▶ [EXERCISE]: Rewrite the listing below with each "Deliverables" changed to "Outcomes" and everything else left as it is.
···
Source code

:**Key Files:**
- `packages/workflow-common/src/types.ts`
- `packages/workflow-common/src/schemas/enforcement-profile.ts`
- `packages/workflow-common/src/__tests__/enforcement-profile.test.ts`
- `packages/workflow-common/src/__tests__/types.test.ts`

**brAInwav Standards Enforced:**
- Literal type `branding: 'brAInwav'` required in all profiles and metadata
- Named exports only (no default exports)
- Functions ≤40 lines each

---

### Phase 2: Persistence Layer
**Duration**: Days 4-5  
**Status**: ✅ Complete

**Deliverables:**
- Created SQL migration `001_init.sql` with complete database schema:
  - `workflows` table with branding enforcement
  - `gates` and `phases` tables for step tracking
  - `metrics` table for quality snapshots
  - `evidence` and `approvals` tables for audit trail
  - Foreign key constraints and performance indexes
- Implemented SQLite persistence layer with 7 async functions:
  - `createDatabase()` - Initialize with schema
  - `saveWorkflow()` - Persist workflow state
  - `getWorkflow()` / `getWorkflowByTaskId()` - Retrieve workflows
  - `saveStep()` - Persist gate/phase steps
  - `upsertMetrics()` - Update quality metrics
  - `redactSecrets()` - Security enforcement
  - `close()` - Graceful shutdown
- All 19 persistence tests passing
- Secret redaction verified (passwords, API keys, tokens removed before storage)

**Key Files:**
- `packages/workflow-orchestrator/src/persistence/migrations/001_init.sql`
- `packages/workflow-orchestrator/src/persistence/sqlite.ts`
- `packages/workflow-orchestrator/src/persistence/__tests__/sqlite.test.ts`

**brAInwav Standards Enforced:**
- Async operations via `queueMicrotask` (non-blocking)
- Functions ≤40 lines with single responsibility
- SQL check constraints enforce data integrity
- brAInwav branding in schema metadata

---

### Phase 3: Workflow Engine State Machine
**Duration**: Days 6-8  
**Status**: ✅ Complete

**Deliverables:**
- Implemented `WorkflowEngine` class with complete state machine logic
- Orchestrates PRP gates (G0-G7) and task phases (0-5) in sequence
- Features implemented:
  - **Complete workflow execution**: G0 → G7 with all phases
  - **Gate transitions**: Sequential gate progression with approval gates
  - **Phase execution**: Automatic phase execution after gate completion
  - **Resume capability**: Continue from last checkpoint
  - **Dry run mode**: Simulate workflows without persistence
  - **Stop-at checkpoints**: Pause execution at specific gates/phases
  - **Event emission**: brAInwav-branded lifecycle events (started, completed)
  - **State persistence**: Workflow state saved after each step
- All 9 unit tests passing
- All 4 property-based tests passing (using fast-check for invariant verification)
···
▶ [EXERCISE ANSWER]:
Source code

:**Key Files:**
- `packages/workflow-common/src/types.ts`
- `packages/workflow-common/src/schemas/enforcement-profile.ts`
- `packages/workflow-common/src/__tests__/enforcement-profile.test.ts`
- `packages/workflow-common/src/__tests__/types.test.ts`

**brAInwav Standards Enforced:**
- Literal type `branding: 'brAInwav'` required in all profiles and metadata
- Named exports only (no default exports)
- Functions ≤40 lines each

---

### Phase 2: Persistence Layer
**Duration**: Days 4-5  
**Status**: ✅ Complete

**Outcomes:**
- Created SQL migration `001_init.sql` with complete database schema:
  - `workflows` table with branding enforcement
  - `gates` and `phases` tables for step tracking
  - `metrics` table for quality snapshots
  - `evidence` and `approvals` tables for audit trail
  - Foreign key constraints and performance indexes
- Implemented SQLite persistence layer with 7 async functions:
  - `createDatabase()` - Initialize with schema
  - `saveWorkflow()` - Persist workflow state
  - `getWorkflow()` / `getWorkflowByTaskId()` - Retrieve workflows
  - `saveStep()` - Persist gate/phase steps
  - `upsertMetrics()` - Update quality metrics
  - `redactSecrets()` - Security enforcement
  - `close()` - Graceful shutdown
- All 19 persistence tests passing
- Secret redaction verified (passwords, API keys, tokens removed before storage)

**Key Files:**
- `packages/workflow-orchestrator/src/persistence/migrations/001_init.sql`
- `packages/workflow-orchestrator/src/persistence/sqlite.ts`
- `packages/workflow-orchestrator/src/persistence/__tests__/sqlite.test.ts`

**brAInwav Standards Enforced:**
- Async operations via `queueMicrotask` (non-blocking)
- Functions ≤40 lines with single responsibility
- SQL check constraints enforce data integrity
- brAInwav branding in schema metadata

---

### Phase 3: Workflow Engine State Machine
**Duration**: Days 6-8  
**Status**: ✅ Complete

**Outcomes:**
- Implemented `WorkflowEngine` class with complete state machine logic
- Orchestrates PRP gates (G0-G7) and task phases (0-5) in sequence
- Features implemented:
  - **Complete workflow execution**: G0 → G7 with all phases
  - **Gate transitions**: Sequential gate progression with approval gates
  - **Phase execution**: Automatic phase execution after gate completion
  - **Resume capability**: Continue from last checkpoint
  - **Dry run mode**: Simulate workflows without persistence
  - **Stop-at checkpoints**: Pause execution at specific gates/phases
  - **Event emission**: brAInwav-branded lifecycle events (started, completed)
  - **State persistence**: Workflow state saved after each step
- All 9 unit tests passing
- All 4 property-based tests passing (using fast-check for invariant verification)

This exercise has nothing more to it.